I have two csv files. Contacts and Users.
How I load data into dataframes and merge them
First, I load a dataframe with the name of the users:
import pandas as pd
import numpy as np
df_users= pd.read_csv('./Users_001.csv',sep=',',usecols=[0,2,3])
Then I load the information from contacts of each user
df_contacts = pd.read_csv('./Contacts_001.csv',sep=',',usecols=[0,1,5,48,55,56,57,83,58])
df_users columns name are: user_id, Name, Surname
df_contacts columns name are: Contact ID, id user owner, fullname, qualification, ...

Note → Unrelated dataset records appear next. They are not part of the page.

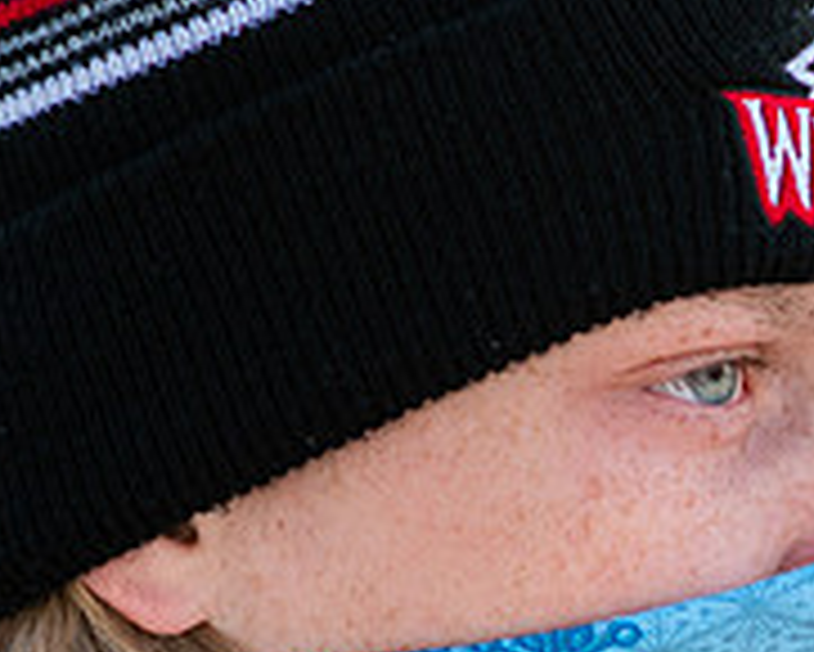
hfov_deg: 4.3
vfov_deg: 3.5
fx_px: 10750
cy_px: 540
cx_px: 980
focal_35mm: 446
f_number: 2.5
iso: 400
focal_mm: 85
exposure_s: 1/640
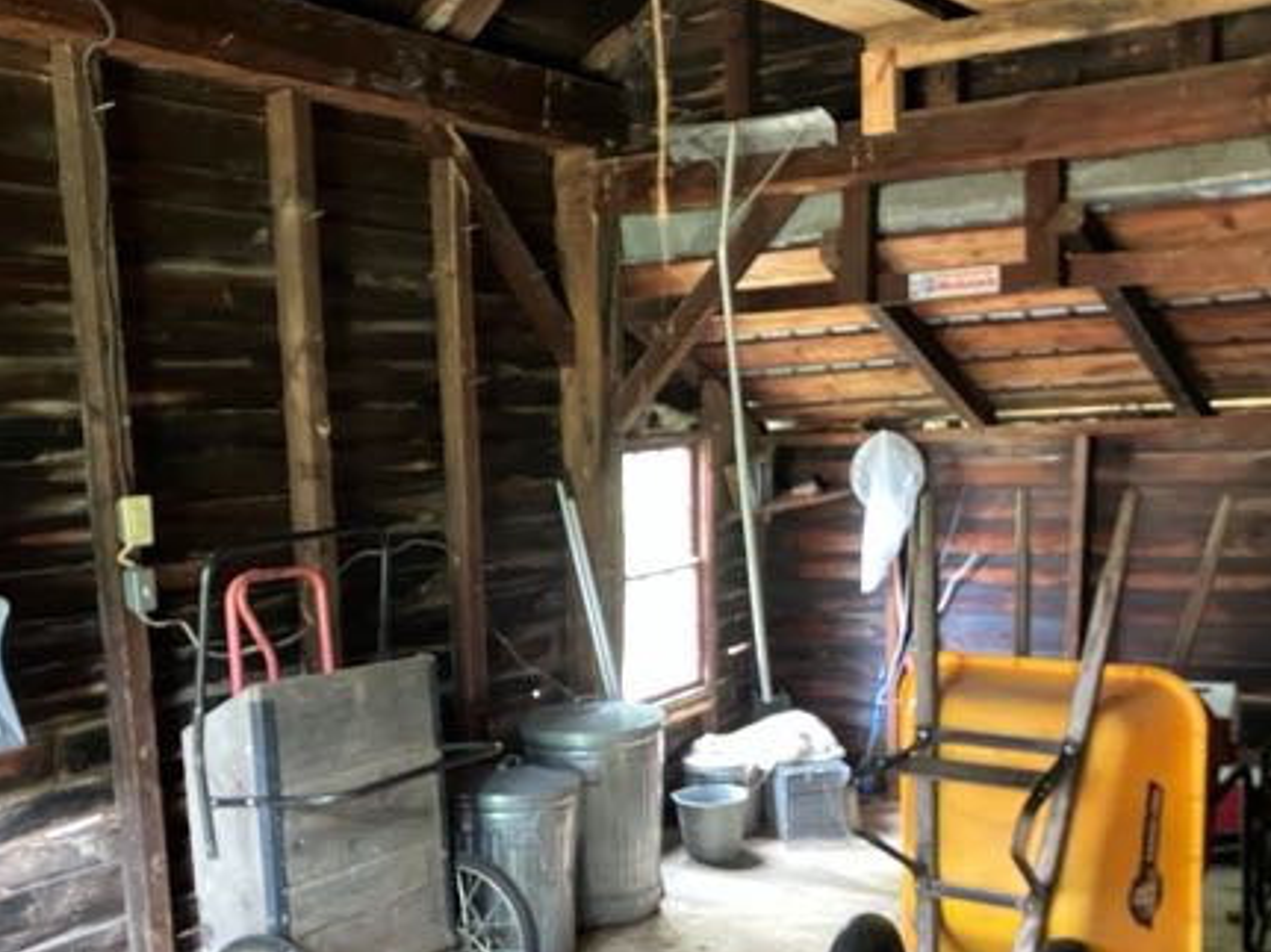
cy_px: 654
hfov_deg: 47.9
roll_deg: +4.2
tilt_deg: -8.3
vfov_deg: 36.3
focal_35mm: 39
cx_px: 622
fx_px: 1432
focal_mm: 3.99
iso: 800
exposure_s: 1/15
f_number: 1.8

I want to merge both dataframes using user_id and 'id user owner' since they represent the same information. To to this I first change the name of the columns on df_contacts and then I merge
dfcontactos.columns = ['ID de Contacto','user_id','fullname','qualification','accesibility' ... ]
df_us_cont = pd.merge(dfcontactos,df_usuarios,on='user_id')
Now df_us_cont has the information from users and contacts.
What I want to do
There are only 18 user_id but there are 500 contacts. For each user I want to know:
Number of contacts with qualification < 100
For the contacts that have qualification <100
How many contacts have accesibility >= 4
Accesibility is a discrete number (0-5))
- Number of contacts with qualification > 100 and < 300
- Number of contacts with qualification > 300 -
What I have tried and fail
df_qua_lower100 = df_us_cont[df_us_cont['qualification']<100]
df_qua_lower100['user_id'].value_counts()
So far with this I am able to get the information on how many contacts with qualification<100 has each user_id. But I am unable to look how many have 'accesibility>=4'
I have tried to explain the best I could